WASHINGTON - Municipalities throughout Virginia will receive a share of nearly $155 million in state funds to help with infrastructure projects, Gov. Bob McDonnell announced Friday.
The Commonwealth Transportation Board approved the state matching funds through Virginia’s revenue sharing program, to which localities apply for infrastructure funding help each year. The Virginia Department of Transportation recommends projects to receive the state money, and the CTB approves them. Eligible spending includes construction, maintenance, and improvements. The state match of local spending will help advance $560 million of transportation projects, McDonnell said.
“Small towns to large urban areas are able to leverage state dollars to make critical transportation improvements in their communities, such as rebuilding roads and bridges, widening roads, installing new traffic signals and repaving roads,” said McDonnell. “The revenue sharing program allows localities and the state to work together to invest transportation dollars where they are needed most.”

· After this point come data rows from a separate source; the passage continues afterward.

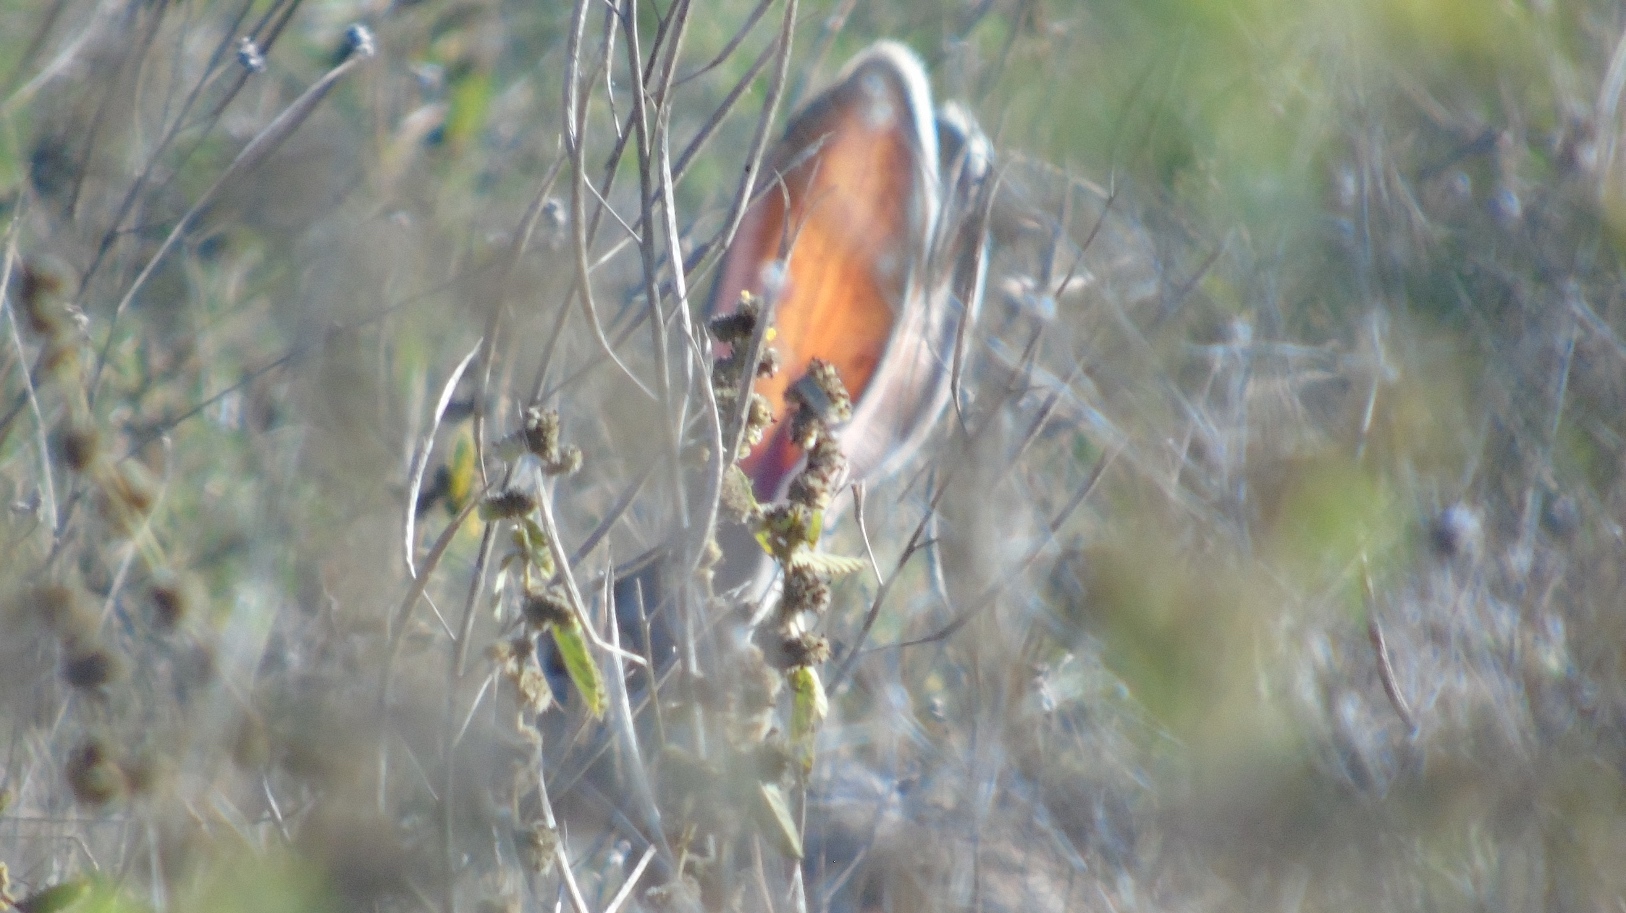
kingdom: Animalia
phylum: Chordata
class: Mammalia
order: Lagomorpha
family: Leporidae
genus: Lepus
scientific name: Lepus alleni
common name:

CTB chair and transportation secretary Sean Connaughton also stressed the importance of the program for localities that cannot easily tap the market for infrastructure finance.
“The revenue sharing program is a critical funding source for localities to move ahead on their transportation priorities,” Connaughton said. “The state’s contribution advances more than a half billion of transportation projects that will improve safety, ease congestion and make transportation better statewide.”
McDonnell has made transportation funding a major focus of his administration, culminating in the passage earlier this year of a controversial comprehensive transportation law that slashed per-gallon gas taxes in favor of taxes on fuel wholesalers and a bump in the state’s general sales tax.
McDonnell’s office highlighted a number of projects that will receive state money, ranging from surface street improvements in more rural areas to citywide repaving in the commonwealth capital of Richmond.